- Opening Delimiter -
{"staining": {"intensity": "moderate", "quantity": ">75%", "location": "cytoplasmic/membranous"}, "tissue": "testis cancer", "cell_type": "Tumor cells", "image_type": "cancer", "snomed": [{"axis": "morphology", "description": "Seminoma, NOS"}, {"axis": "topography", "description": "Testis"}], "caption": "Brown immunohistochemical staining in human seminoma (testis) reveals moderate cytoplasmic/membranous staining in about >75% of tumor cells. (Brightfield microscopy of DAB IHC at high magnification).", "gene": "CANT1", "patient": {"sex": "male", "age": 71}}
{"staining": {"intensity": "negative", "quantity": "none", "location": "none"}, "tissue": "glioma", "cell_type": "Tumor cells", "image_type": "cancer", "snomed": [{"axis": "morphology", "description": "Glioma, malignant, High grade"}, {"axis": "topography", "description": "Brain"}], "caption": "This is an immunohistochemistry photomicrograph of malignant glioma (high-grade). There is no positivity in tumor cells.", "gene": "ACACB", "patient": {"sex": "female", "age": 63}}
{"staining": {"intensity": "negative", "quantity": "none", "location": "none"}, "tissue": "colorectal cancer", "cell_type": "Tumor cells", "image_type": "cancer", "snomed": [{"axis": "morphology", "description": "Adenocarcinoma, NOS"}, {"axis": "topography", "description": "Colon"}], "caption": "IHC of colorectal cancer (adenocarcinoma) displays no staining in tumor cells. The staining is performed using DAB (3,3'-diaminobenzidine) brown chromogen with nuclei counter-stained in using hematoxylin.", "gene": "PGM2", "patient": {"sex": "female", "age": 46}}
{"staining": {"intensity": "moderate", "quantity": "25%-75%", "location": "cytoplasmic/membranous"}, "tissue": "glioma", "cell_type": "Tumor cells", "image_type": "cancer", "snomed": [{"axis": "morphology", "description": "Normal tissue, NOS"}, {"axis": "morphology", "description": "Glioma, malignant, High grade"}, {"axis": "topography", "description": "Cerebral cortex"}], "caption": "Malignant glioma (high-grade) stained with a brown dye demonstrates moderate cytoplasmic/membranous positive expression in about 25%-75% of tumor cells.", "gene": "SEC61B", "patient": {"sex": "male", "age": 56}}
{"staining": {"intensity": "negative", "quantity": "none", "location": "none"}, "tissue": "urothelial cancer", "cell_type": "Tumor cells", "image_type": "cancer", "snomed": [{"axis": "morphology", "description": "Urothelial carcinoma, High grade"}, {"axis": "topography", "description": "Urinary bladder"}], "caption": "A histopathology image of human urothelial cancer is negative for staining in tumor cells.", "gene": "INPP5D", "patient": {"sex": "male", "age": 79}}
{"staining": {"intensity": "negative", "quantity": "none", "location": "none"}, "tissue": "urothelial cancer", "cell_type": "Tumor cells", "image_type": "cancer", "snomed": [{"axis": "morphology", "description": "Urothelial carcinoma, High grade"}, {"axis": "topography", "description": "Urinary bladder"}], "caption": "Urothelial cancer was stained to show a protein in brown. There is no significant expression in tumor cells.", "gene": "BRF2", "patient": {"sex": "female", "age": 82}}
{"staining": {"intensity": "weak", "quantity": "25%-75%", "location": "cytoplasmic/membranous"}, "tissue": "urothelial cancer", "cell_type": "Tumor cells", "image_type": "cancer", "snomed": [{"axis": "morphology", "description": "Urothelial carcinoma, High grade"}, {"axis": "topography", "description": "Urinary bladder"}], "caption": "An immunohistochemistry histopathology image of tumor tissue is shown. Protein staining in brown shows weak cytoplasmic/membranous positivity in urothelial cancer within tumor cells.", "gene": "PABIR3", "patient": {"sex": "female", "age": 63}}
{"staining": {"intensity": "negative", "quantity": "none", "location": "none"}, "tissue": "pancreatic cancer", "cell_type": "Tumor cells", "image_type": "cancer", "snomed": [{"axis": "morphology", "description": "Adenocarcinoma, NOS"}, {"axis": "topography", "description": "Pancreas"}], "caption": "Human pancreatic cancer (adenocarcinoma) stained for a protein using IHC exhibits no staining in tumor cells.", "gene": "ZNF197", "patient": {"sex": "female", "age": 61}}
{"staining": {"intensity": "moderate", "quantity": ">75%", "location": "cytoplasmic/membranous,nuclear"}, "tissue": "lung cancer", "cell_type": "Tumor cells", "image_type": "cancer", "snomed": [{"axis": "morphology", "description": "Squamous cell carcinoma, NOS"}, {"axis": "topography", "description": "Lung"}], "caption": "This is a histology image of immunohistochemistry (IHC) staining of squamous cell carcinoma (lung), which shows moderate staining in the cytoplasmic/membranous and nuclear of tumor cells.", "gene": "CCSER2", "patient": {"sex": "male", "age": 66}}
- Closing Delimiter -
● WHAT THE EXERCISE ASKS
The data above should be returned exactly as written.

● ANSWER SECTION
{"staining": {"intensity": "moderate", "quantity": ">75%", "location": "cytoplasmic/membranous"}, "tissue": "testis cancer", "cell_type": "Tumor cells", "image_type": "cancer", "snomed": [{"axis": "morphology", "description": "Seminoma, NOS"}, {"axis": "topography", "description": "Testis"}], "caption": "Brown immunohistochemical staining in human seminoma (testis) reveals moderate cytoplasmic/membranous staining in about >75% of tumor cells. (Brightfield microscopy of DAB IHC at high magnification).", "gene": "CANT1", "patient": {"sex": "male", "age": 71}}
{"staining": {"intensity": "negative", "quantity": "none", "location": "none"}, "tissue": "glioma", "cell_type": "Tumor cells", "image_type": "cancer", "snomed": [{"axis": "morphology", "description": "Glioma, malignant, High grade"}, {"axis": "topography", "description": "Brain"}], "caption": "This is an immunohistochemistry photomicrograph of malignant glioma (high-grade). There is no positivity in tumor cells.", "gene": "ACACB", "patient": {"sex": "female", "age": 63}}
{"staining": {"intensity": "negative", "quantity": "none", "location": "none"}, "tissue": "colorectal cancer", "cell_type": "Tumor cells", "image_type": "cancer", "snomed": [{"axis": "morphology", "description": "Adenocarcinoma, NOS"}, {"axis": "topography", "description": "Colon"}], "caption": "IHC of colorectal cancer (adenocarcinoma) displays no staining in tumor cells. The staining is performed using DAB (3,3'-diaminobenzidine) brown chromogen with nuclei counter-stained in using hematoxylin.", "gene": "PGM2", "patient": {"sex": "female", "age": 46}}
{"staining": {"intensity": "moderate", "quantity": "25%-75%", "location": "cytoplasmic/membranous"}, "tissue": "glioma", "cell_type": "Tumor cells", "image_type": "cancer", "snomed": [{"axis": "morphology", "description": "Normal tissue, NOS"}, {"axis": "morphology", "description": "Glioma, malignant, High grade"}, {"axis": "topography", "description": "Cerebral cortex"}], "caption": "Malignant glioma (high-grade) stained with a brown dye demonstrates moderate cytoplasmic/membranous positive expression in about 25%-75% of tumor cells.", "gene": "SEC61B", "patient": {"sex": "male", "age": 56}}
{"staining": {"intensity": "negative", "quantity": "none", "location": "none"}, "tissue": "urothelial cancer", "cell_type": "Tumor cells", "image_type": "cancer", "snomed": [{"axis": "morphology", "description": "Urothelial carcinoma, High grade"}, {"axis": "topography", "description": "Urinary bladder"}], "caption": "A histopathology image of human urothelial cancer is negative for staining in tumor cells.", "gene": "INPP5D", "patient": {"sex": "male", "age": 79}}
{"staining": {"intensity": "negative", "quantity": "none", "location": "none"}, "tissue": "urothelial cancer", "cell_type": "Tumor cells", "image_type": "cancer", "snomed": [{"axis": "morphology", "description": "Urothelial carcinoma, High grade"}, {"axis": "topography", "description": "Urinary bladder"}], "caption": "Urothelial cancer was stained to show a protein in brown. There is no significant expression in tumor cells.", "gene": "BRF2", "patient": {"sex": "female", "age": 82}}
{"staining": {"intensity": "weak", "quantity": "25%-75%", "location": "cytoplasmic/membranous"}, "tissue": "urothelial cancer", "cell_type": "Tumor cells", "image_type": "cancer", "snomed": [{"axis": "morphology", "description": "Urothelial carcinoma, High grade"}, {"axis": "topography", "description": "Urinary bladder"}], "caption": "An immunohistochemistry histopathology image of tumor tissue is shown. Protein staining in brown shows weak cytoplasmic/membranous positivity in urothelial cancer within tumor cells.", "gene": "PABIR3", "patient": {"sex": "female", "age": 63}}
{"staining": {"intensity": "negative", "quantity": "none", "location": "none"}, "tissue": "pancreatic cancer", "cell_type": "Tumor cells", "image_type": "cancer", "snomed": [{"axis": "morphology", "description": "Adenocarcinoma, NOS"}, {"axis": "topography", "description": "Pancreas"}], "caption": "Human pancreatic cancer (adenocarcinoma) stained for a protein using IHC exhibits no staining in tumor cells.", "gene": "ZNF197", "patient": {"sex": "female", "age": 61}}
{"staining": {"intensity": "moderate", "quantity": ">75%", "location": "cytoplasmic/membranous,nuclear"}, "tissue": "lung cancer", "cell_type": "Tumor cells", "image_type": "cancer", "snomed": [{"axis": "morphology", "description": "Squamous cell carcinoma, NOS"}, {"axis": "topography", "description": "Lung"}], "caption": "This is a histology image of immunohistochemistry (IHC) staining of squamous cell carcinoma (lung), which shows moderate staining in the cytoplasmic/membranous and nuclear of tumor cells.", "gene": "CCSER2", "patient": {"sex": "male", "age": 66}}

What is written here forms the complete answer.